The London Design Collective has generated a lot of traffic and blog chatter on their project to create the world's smallest web site. In an 18 pixel square they cram in Flash games, haiku, a Google search gateway and much more.

InMyExperience, a new blog, posts a link to a nice set of tiny 10 pixel square icons.

A couple months back, BBCi reported on "The Smallest Book in the World," and you can order it for $110 from Die Gestalten Verlag.

And I don't know how I missed the direct link to the Nixie tube watch in my previous post, but here's the page of info. The watch can be yours for only $499.






Alive, really...

R.P. Bird's Blog Post on Curiouslee

R.P. Bird wonders if I'm dead. Clearly not—I thanked him for asking.

I'm finally coming up for air after a crush of IA work, teaching, and my personal project on Dimensional Deliverables.
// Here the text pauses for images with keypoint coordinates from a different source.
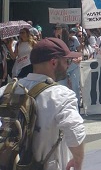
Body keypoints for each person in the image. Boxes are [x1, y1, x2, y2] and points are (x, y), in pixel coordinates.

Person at [1, 37, 84, 170]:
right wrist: (78, 160)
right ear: (53, 62)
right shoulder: (60, 94)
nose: (68, 65)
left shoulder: (6, 90)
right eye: (66, 61)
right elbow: (75, 132)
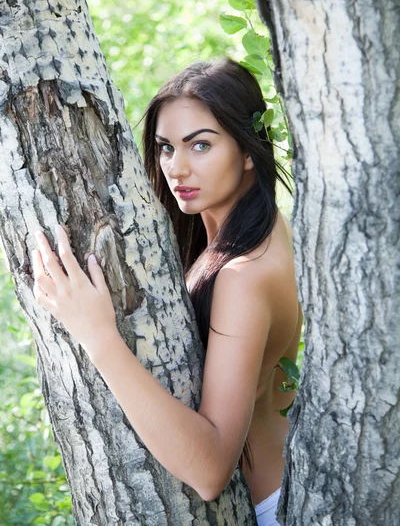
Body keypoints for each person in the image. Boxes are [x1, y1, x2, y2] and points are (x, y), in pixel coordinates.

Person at [32, 58, 302, 526]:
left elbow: (211, 468)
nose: (176, 168)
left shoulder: (242, 274)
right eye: (165, 148)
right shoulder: (262, 230)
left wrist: (99, 336)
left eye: (200, 145)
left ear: (247, 149)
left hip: (269, 511)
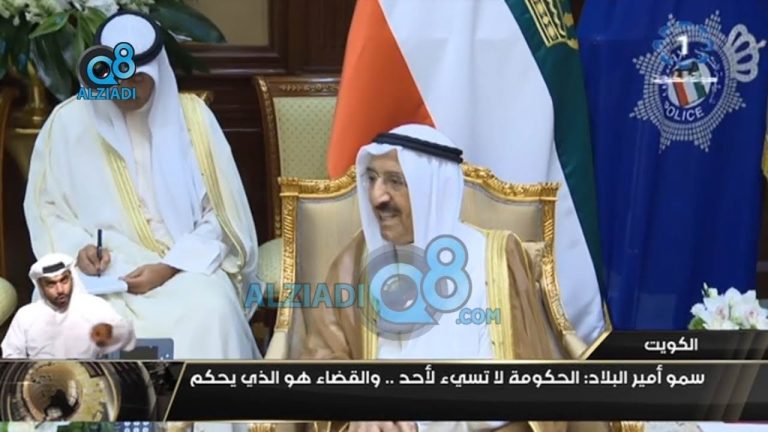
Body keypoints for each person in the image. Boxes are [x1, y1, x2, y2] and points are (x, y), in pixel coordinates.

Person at [300, 124, 613, 432]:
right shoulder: (356, 260)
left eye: (395, 181)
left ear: (432, 190)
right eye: (372, 179)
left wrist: (425, 423)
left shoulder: (494, 258)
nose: (377, 196)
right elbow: (322, 360)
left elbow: (518, 379)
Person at [23, 11, 261, 359]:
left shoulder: (194, 120)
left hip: (184, 265)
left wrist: (167, 268)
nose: (126, 91)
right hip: (99, 275)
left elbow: (221, 216)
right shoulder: (67, 122)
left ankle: (196, 398)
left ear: (156, 75)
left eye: (137, 80)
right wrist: (78, 252)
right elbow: (46, 209)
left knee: (213, 311)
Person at [1, 253, 136, 358]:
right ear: (41, 286)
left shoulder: (96, 307)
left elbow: (128, 340)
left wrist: (112, 333)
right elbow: (10, 354)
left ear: (72, 277)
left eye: (64, 280)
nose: (60, 290)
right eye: (51, 284)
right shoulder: (25, 316)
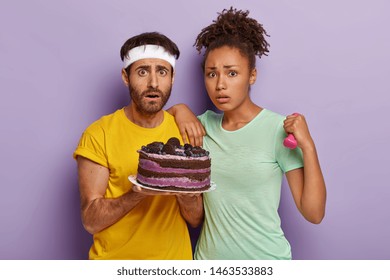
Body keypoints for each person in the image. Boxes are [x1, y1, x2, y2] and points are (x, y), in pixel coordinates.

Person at [172, 7, 327, 260]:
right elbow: (152, 126)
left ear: (251, 75)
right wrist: (179, 109)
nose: (220, 84)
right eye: (212, 74)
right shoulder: (200, 127)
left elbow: (314, 213)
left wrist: (308, 146)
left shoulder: (277, 129)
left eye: (232, 73)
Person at [73, 32, 204, 260]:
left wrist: (183, 193)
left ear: (172, 77)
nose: (153, 83)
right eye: (142, 71)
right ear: (126, 76)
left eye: (162, 72)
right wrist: (137, 194)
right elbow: (91, 221)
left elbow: (195, 219)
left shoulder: (185, 132)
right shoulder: (99, 134)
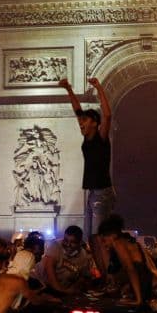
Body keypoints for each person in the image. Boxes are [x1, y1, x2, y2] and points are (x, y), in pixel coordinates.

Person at [58, 76, 113, 237]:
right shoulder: (87, 138)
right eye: (80, 121)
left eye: (85, 120)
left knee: (96, 238)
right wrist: (68, 88)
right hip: (94, 192)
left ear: (95, 123)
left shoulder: (101, 138)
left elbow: (108, 116)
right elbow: (77, 110)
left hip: (102, 193)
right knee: (92, 236)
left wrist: (99, 87)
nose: (80, 123)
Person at [31, 225, 93, 295]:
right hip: (39, 282)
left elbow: (83, 276)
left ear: (80, 242)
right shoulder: (55, 246)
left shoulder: (83, 255)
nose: (68, 245)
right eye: (66, 240)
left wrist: (75, 287)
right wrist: (61, 290)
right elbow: (49, 270)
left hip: (58, 288)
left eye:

This weekend, I'm going to backfill the empty span with some photos and random links.

Today I'm going to the last of three days at Hypertext 2002. It's been a great mind-clearing conference full of wonderful people.

Next week, I'm going to finish off the Powerpoint of my July 16th talk for the Direct Marketing Association of Washington's Annual Conference:
How Does a Web Site Become Worthy of Your Love?

Ask anyone about his or her favorite car, school or restaurant and you'll hear tales of devotion that would make any online content provider green with envy. What are the qualities of popular web sites that keep people coming back? In this session, Mike will deconstruct a few sites with a voice more akin to that of a wine connoisseur than a technologist. You'll see how, in an area where technology rules, human touch is the key to popularity.


I'll post some thoughts on the talk here as I finalize them.